▶ Activity
Leave out the pictures and repeat the entries below verbatim.

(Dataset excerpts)
________
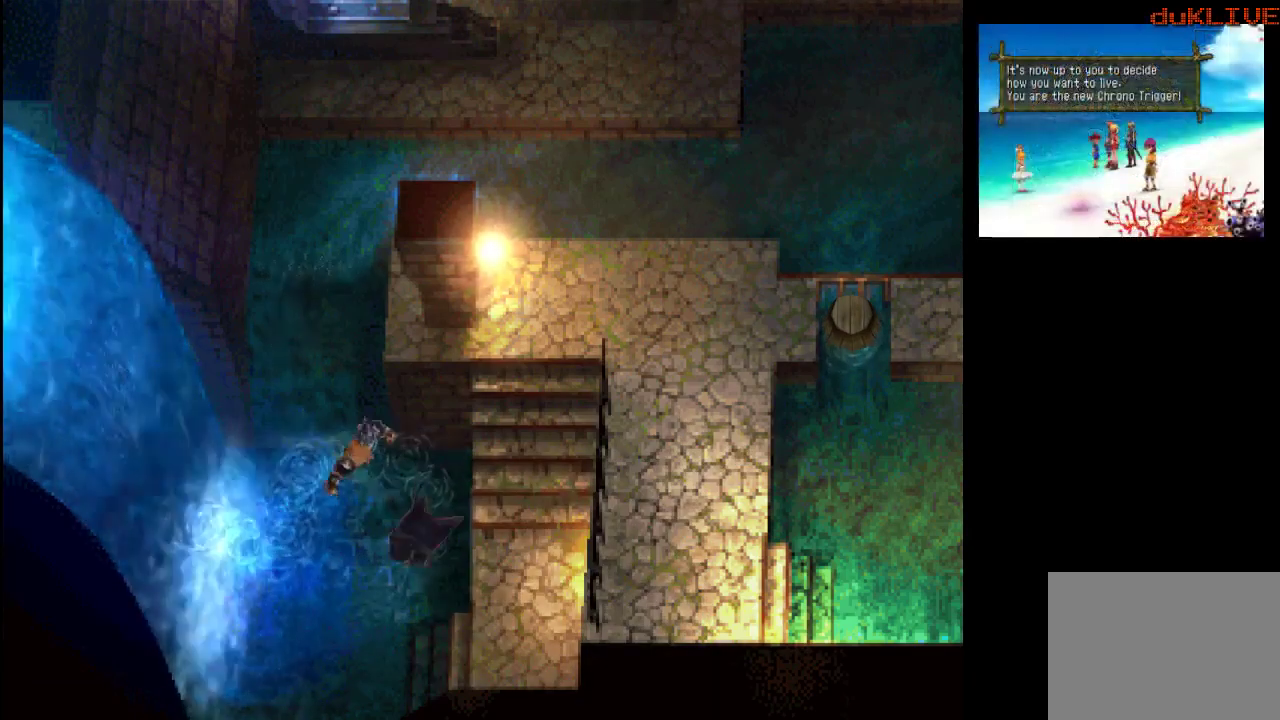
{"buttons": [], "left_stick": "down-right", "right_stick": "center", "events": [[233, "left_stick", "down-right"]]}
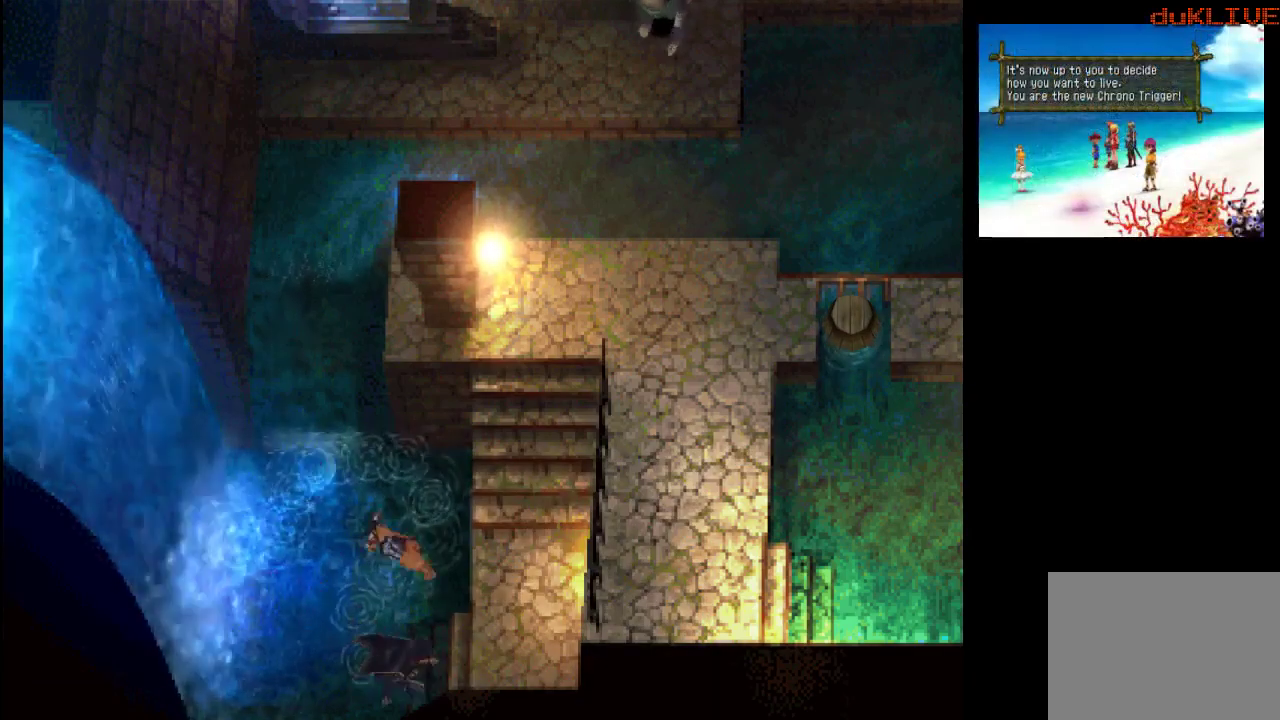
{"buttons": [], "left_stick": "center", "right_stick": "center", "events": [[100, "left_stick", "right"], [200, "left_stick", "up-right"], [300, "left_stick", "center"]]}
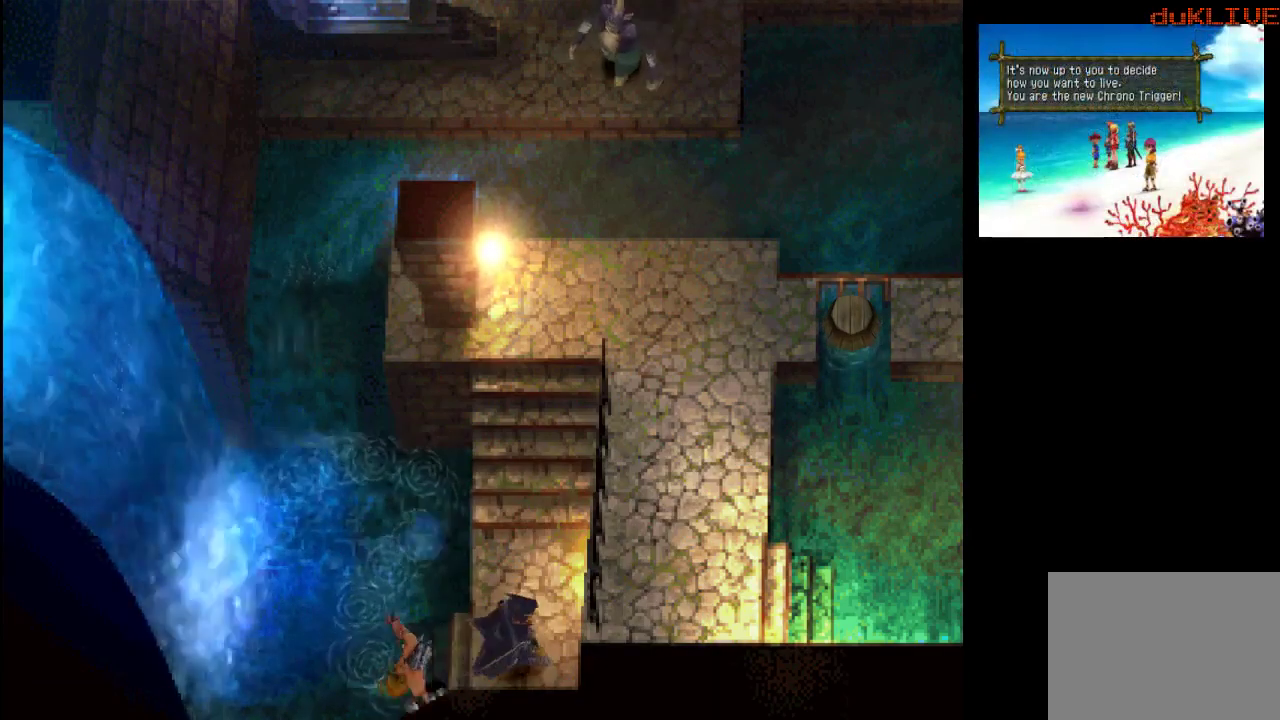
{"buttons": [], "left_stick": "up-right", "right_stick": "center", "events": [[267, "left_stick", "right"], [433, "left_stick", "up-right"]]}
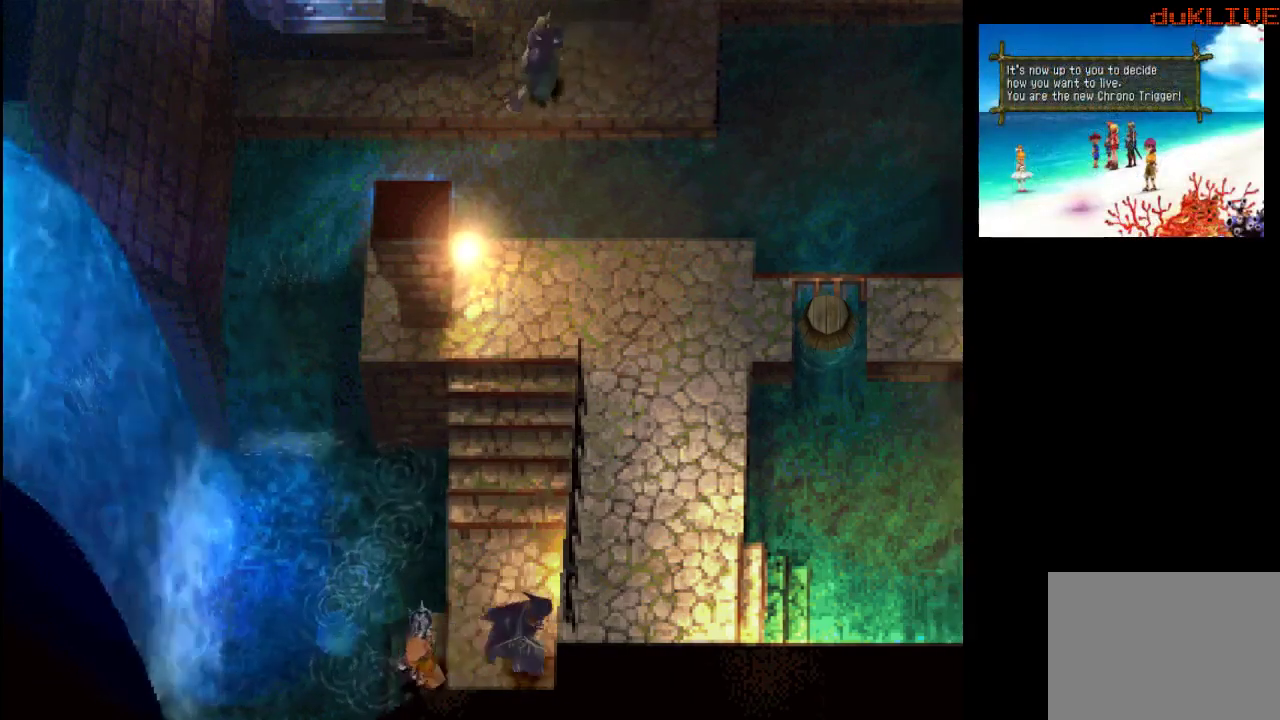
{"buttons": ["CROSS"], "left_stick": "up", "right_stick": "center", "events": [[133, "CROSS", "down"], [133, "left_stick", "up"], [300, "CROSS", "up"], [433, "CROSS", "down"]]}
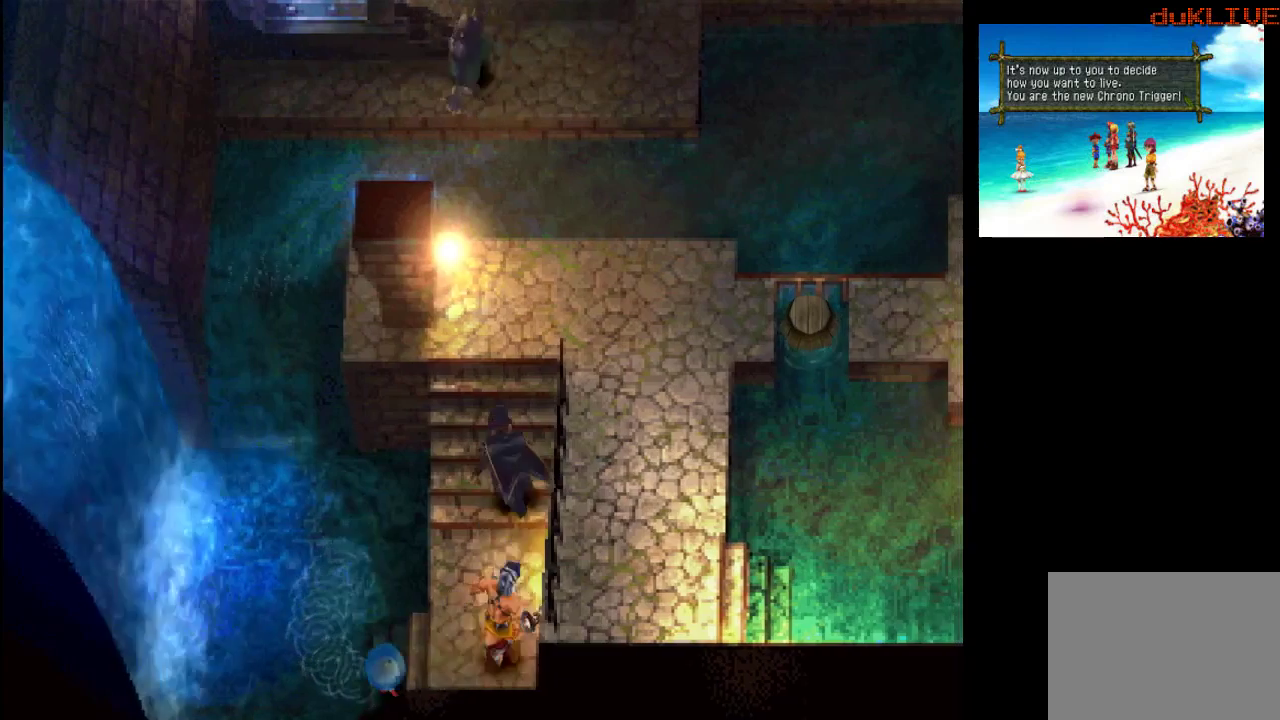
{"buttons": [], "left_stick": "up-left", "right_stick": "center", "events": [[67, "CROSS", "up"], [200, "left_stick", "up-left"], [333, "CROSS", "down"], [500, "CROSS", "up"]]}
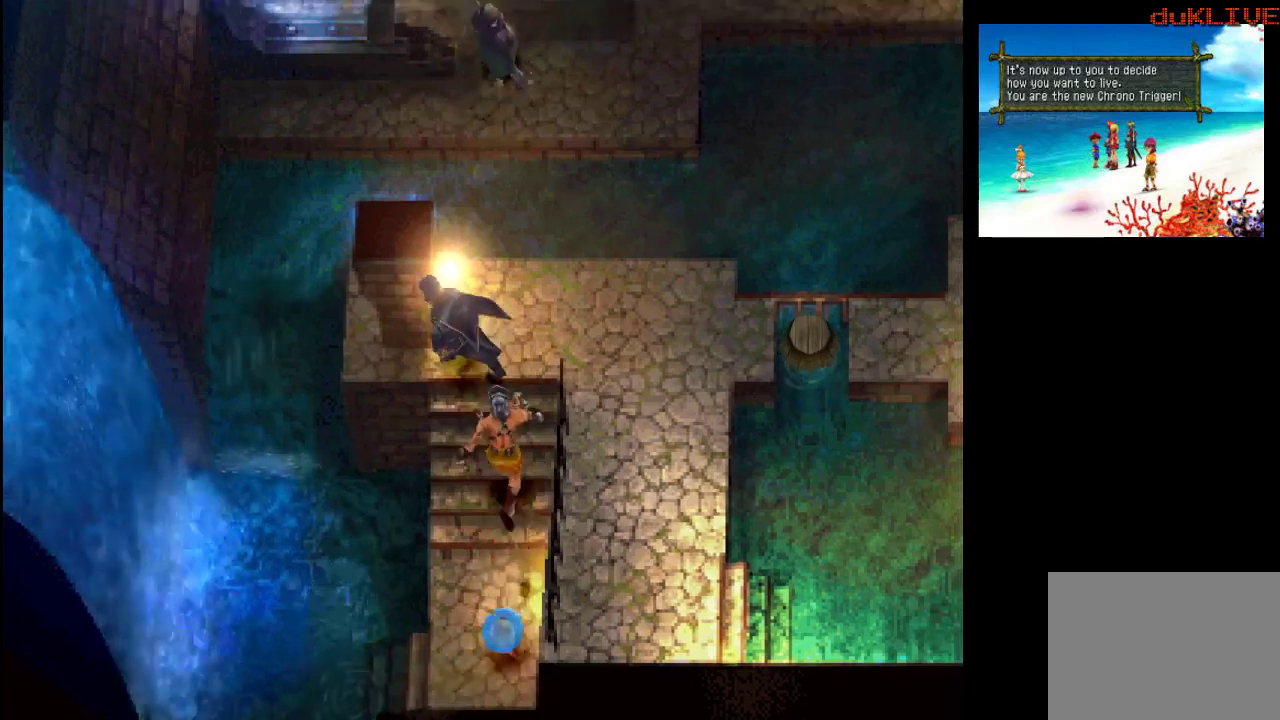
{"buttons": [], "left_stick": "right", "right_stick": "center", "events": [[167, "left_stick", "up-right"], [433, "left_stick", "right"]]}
________
▶ Answer to this problem
{"buttons": [], "left_stick": "down-right", "right_stick": "center", "events": [[233, "left_stick", "down-right"]]}
{"buttons": [], "left_stick": "center", "right_stick": "center", "events": [[100, "left_stick", "right"], [200, "left_stick", "up-right"], [300, "left_stick", "center"]]}
{"buttons": [], "left_stick": "up-right", "right_stick": "center", "events": [[267, "left_stick", "right"], [433, "left_stick", "up-right"]]}
{"buttons": ["CROSS"], "left_stick": "up", "right_stick": "center", "events": [[133, "CROSS", "down"], [133, "left_stick", "up"], [300, "CROSS", "up"], [433, "CROSS", "down"]]}
{"buttons": [], "left_stick": "up-left", "right_stick": "center", "events": [[67, "CROSS", "up"], [200, "left_stick", "up-left"], [333, "CROSS", "down"], [500, "CROSS", "up"]]}
{"buttons": [], "left_stick": "right", "right_stick": "center", "events": [[167, "left_stick", "up-right"], [433, "left_stick", "right"]]}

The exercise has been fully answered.